Exercise: Could you write out all the records once more, exactly?

——————

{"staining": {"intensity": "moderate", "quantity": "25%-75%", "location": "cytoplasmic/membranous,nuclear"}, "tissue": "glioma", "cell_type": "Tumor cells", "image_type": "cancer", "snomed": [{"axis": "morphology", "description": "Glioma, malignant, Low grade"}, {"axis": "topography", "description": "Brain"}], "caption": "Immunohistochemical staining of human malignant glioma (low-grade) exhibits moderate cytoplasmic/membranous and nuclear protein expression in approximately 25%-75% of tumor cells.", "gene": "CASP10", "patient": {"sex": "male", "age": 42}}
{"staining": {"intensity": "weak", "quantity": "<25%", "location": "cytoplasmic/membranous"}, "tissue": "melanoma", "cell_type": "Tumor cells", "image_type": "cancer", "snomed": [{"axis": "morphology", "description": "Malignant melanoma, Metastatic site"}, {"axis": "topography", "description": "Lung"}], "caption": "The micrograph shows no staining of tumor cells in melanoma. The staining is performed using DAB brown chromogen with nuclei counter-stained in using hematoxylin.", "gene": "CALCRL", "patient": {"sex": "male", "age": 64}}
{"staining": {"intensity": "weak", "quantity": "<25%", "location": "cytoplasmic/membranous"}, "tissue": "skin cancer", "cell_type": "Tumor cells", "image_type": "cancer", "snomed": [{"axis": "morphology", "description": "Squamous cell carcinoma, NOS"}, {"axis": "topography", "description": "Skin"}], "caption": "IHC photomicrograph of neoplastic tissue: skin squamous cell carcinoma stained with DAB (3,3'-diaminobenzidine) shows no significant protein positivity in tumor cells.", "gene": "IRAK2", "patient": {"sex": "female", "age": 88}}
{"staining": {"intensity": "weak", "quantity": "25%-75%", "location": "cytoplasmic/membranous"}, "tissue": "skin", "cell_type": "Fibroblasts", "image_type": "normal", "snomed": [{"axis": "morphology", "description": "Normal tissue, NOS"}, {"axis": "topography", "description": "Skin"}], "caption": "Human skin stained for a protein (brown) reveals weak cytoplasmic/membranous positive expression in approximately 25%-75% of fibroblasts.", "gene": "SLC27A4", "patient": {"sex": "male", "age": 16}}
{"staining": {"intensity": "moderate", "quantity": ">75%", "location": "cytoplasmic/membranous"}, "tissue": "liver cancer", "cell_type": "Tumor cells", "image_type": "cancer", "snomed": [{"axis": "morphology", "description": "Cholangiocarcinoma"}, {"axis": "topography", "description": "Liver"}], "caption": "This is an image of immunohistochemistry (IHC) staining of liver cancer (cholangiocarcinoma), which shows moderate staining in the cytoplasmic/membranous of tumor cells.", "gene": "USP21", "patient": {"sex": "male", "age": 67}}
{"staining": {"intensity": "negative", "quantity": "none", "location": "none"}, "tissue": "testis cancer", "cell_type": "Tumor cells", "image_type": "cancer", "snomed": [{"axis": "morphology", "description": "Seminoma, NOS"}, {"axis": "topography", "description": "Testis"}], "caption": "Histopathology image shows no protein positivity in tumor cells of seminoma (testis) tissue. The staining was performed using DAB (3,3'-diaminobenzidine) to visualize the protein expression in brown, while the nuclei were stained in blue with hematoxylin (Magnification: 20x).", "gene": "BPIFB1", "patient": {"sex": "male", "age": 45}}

——————

Response to this exercise:
{"staining": {"intensity": "moderate", "quantity": "25%-75%", "location": "cytoplasmic/membranous,nuclear"}, "tissue": "glioma", "cell_type": "Tumor cells", "image_type": "cancer", "snomed": [{"axis": "morphology", "description": "Glioma, malignant, Low grade"}, {"axis": "topography", "description": "Brain"}], "caption": "Immunohistochemical staining of human malignant glioma (low-grade) exhibits moderate cytoplasmic/membranous and nuclear protein expression in approximately 25%-75% of tumor cells.", "gene": "CASP10", "patient": {"sex": "male", "age": 42}}
{"staining": {"intensity": "weak", "quantity": "<25%", "location": "cytoplasmic/membranous"}, "tissue": "melanoma", "cell_type": "Tumor cells", "image_type": "cancer", "snomed": [{"axis": "morphology", "description": "Malignant melanoma, Metastatic site"}, {"axis": "topography", "description": "Lung"}], "caption": "The micrograph shows no staining of tumor cells in melanoma. The staining is performed using DAB brown chromogen with nuclei counter-stained in using hematoxylin.", "gene": "CALCRL", "patient": {"sex": "male", "age": 64}}
{"staining": {"intensity": "weak", "quantity": "<25%", "location": "cytoplasmic/membranous"}, "tissue": "skin cancer", "cell_type": "Tumor cells", "image_type": "cancer", "snomed": [{"axis": "morphology", "description": "Squamous cell carcinoma, NOS"}, {"axis": "topography", "description": "Skin"}], "caption": "IHC photomicrograph of neoplastic tissue: skin squamous cell carcinoma stained with DAB (3,3'-diaminobenzidine) shows no significant protein positivity in tumor cells.", "gene": "IRAK2", "patient": {"sex": "female", "age": 88}}
{"staining": {"intensity": "weak", "quantity": "25%-75%", "location": "cytoplasmic/membranous"}, "tissue": "skin", "cell_type": "Fibroblasts", "image_type": "normal", "snomed": [{"axis": "morphology", "description": "Normal tissue, NOS"}, {"axis": "topography", "description": "Skin"}], "caption": "Human skin stained for a protein (brown) reveals weak cytoplasmic/membranous positive expression in approximately 25%-75% of fibroblasts.", "gene": "SLC27A4", "patient": {"sex": "male", "age": 16}}
{"staining": {"intensity": "moderate", "quantity": ">75%", "location": "cytoplasmic/membranous"}, "tissue": "liver cancer", "cell_type": "Tumor cells", "image_type": "cancer", "snomed": [{"axis": "morphology", "description": "Cholangiocarcinoma"}, {"axis": "topography", "description": "Liver"}], "caption": "This is an image of immunohistochemistry (IHC) staining of liver cancer (cholangiocarcinoma), which shows moderate staining in the cytoplasmic/membranous of tumor cells.", "gene": "USP21", "patient": {"sex": "male", "age": 67}}
{"staining": {"intensity": "negative", "quantity": "none", "location": "none"}, "tissue": "testis cancer", "cell_type": "Tumor cells", "image_type": "cancer", "snomed": [{"axis": "morphology", "description": "Seminoma, NOS"}, {"axis": "topography", "description": "Testis"}], "caption": "Histopathology image shows no protein positivity in tumor cells of seminoma (testis) tissue. The staining was performed using DAB (3,3'-diaminobenzidine) to visualize the protein expression in brown, while the nuclei were stained in blue with hematoxylin (Magnification: 20x).", "gene": "BPIFB1", "patient": {"sex": "male", "age": 45}}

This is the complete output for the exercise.